Exercise brief >>
Drop the pictures, then repeat every record exactly as it stands.

Records from a collection
————————
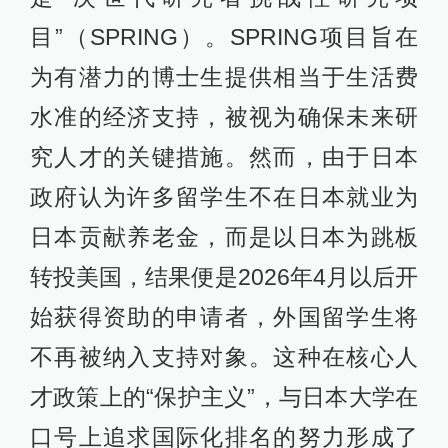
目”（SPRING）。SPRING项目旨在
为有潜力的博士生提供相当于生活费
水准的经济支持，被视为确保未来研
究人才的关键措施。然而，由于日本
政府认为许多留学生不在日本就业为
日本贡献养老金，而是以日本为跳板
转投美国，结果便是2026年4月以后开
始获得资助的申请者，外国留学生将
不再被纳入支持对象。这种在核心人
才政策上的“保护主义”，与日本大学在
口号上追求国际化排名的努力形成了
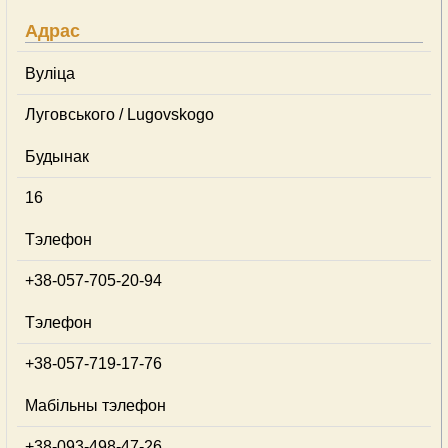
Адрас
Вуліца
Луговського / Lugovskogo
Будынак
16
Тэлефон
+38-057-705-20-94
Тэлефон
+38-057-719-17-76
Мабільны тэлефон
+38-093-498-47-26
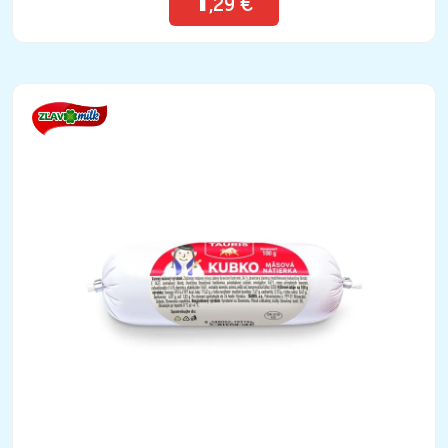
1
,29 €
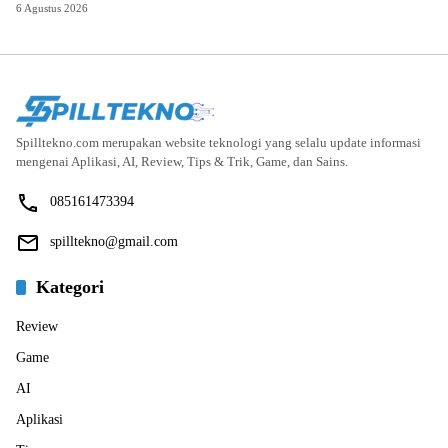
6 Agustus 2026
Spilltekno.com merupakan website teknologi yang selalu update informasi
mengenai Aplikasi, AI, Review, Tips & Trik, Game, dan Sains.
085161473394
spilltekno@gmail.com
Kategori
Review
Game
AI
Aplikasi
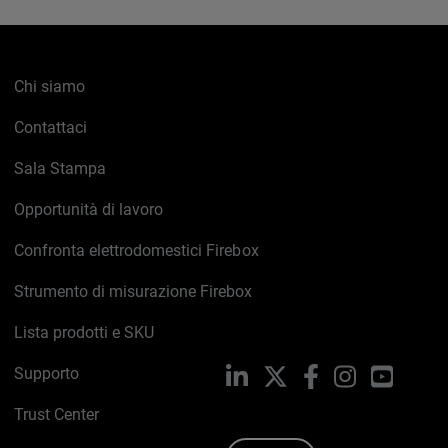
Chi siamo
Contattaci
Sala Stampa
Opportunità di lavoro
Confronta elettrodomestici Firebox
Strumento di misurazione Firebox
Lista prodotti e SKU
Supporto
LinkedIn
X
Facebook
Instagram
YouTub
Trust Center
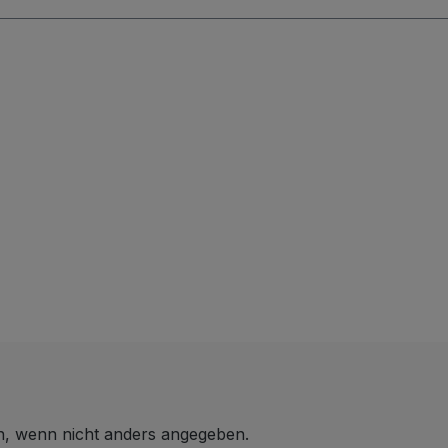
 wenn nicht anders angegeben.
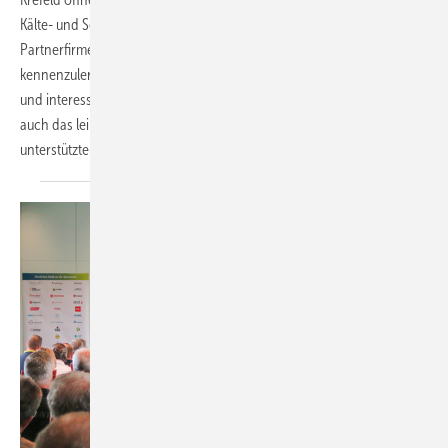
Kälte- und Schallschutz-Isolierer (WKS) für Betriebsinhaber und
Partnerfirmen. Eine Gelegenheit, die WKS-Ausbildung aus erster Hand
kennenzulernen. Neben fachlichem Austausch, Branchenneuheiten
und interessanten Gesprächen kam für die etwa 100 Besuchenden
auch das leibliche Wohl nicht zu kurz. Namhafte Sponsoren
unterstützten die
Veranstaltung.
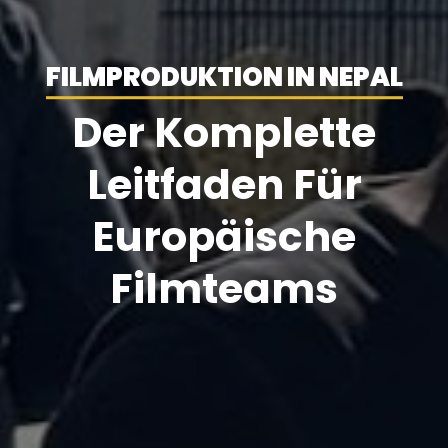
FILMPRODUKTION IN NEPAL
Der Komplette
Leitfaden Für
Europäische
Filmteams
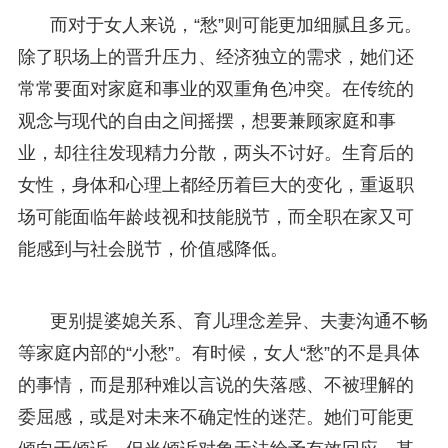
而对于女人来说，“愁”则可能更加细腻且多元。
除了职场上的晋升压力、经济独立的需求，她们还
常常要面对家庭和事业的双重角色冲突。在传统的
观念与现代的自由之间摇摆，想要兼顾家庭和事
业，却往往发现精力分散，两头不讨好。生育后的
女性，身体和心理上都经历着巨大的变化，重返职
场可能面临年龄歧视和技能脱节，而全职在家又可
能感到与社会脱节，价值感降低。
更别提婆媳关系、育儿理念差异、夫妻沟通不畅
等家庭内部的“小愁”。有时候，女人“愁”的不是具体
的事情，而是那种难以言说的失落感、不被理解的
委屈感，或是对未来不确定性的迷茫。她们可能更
————————
Response for this exercise >>
目”（SPRING）。SPRING项目旨在
为有潜力的博士生提供相当于生活费
水准的经济支持，被视为确保未来研
究人才的关键措施。然而，由于日本
政府认为许多留学生不在日本就业为
日本贡献养老金，而是以日本为跳板
转投美国，结果便是2026年4月以后开
始获得资助的申请者，外国留学生将
不再被纳入支持对象。这种在核心人
才政策上的“保护主义”，与日本大学在
口号上追求国际化排名的努力形成了
Адрас
Вуліца
Луговського / Lugovskogo
Будынак
16
Тэлефон
+38-057-705-20-94
Тэлефон
+38-057-719-17-76
Мабільны тэлефон
+38-093-498-47-26
1
,29 €
6 Agustus 2026
Spilltekno.com merupakan website teknologi yang selalu update informasi
mengenai Aplikasi, AI, Review, Tips & Trik, Game, dan Sains.
085161473394
spilltekno@gmail.com
Kategori
Review
Game
AI
Aplikasi
Chi siamo
Contattaci
Sala Stampa
Opportunità di lavoro
Confronta elettrodomestici Firebox
Strumento di misurazione Firebox
Lista prodotti e SKU
Supporto
LinkedIn
X
Facebook
Instagram
YouTub
Trust Center
 wenn nicht anders angegeben.
Kälte- und Schallschutz-Isolierer (WKS) für Betriebsinhaber und
Partnerfirmen. Eine Gelegenheit, die WKS-Ausbildung aus erster Hand
kennenzulernen. Neben fachlichem Austausch, Branchenneuheiten
und interessanten Gesprächen kam für die etwa 100 Besuchenden
auch das leibliche Wohl nicht zu kurz. Namhafte Sponsoren
unterstützten die
Veranstaltung.
FILMPRODUKTION IN NEPAL
Der Komplette
Leitfaden Für
Europäische
Filmteams
而对于女人来说，“愁”则可能更加细腻且多元。
除了职场上的晋升压力、经济独立的需求，她们还
常常要面对家庭和事业的双重角色冲突。在传统的
观念与现代的自由之间摇摆，想要兼顾家庭和事
业，却往往发现精力分散，两头不讨好。生育后的
女性，身体和心理上都经历着巨大的变化，重返职
场可能面临年龄歧视和技能脱节，而全职在家又可
能感到与社会脱节，价值感降低。
更别提婆媳关系、育儿理念差异、夫妻沟通不畅
等家庭内部的“小愁”。有时候，女人“愁”的不是具体
的事情，而是那种难以言说的失落感、不被理解的
委屈感，或是对未来不确定性的迷茫。她们可能更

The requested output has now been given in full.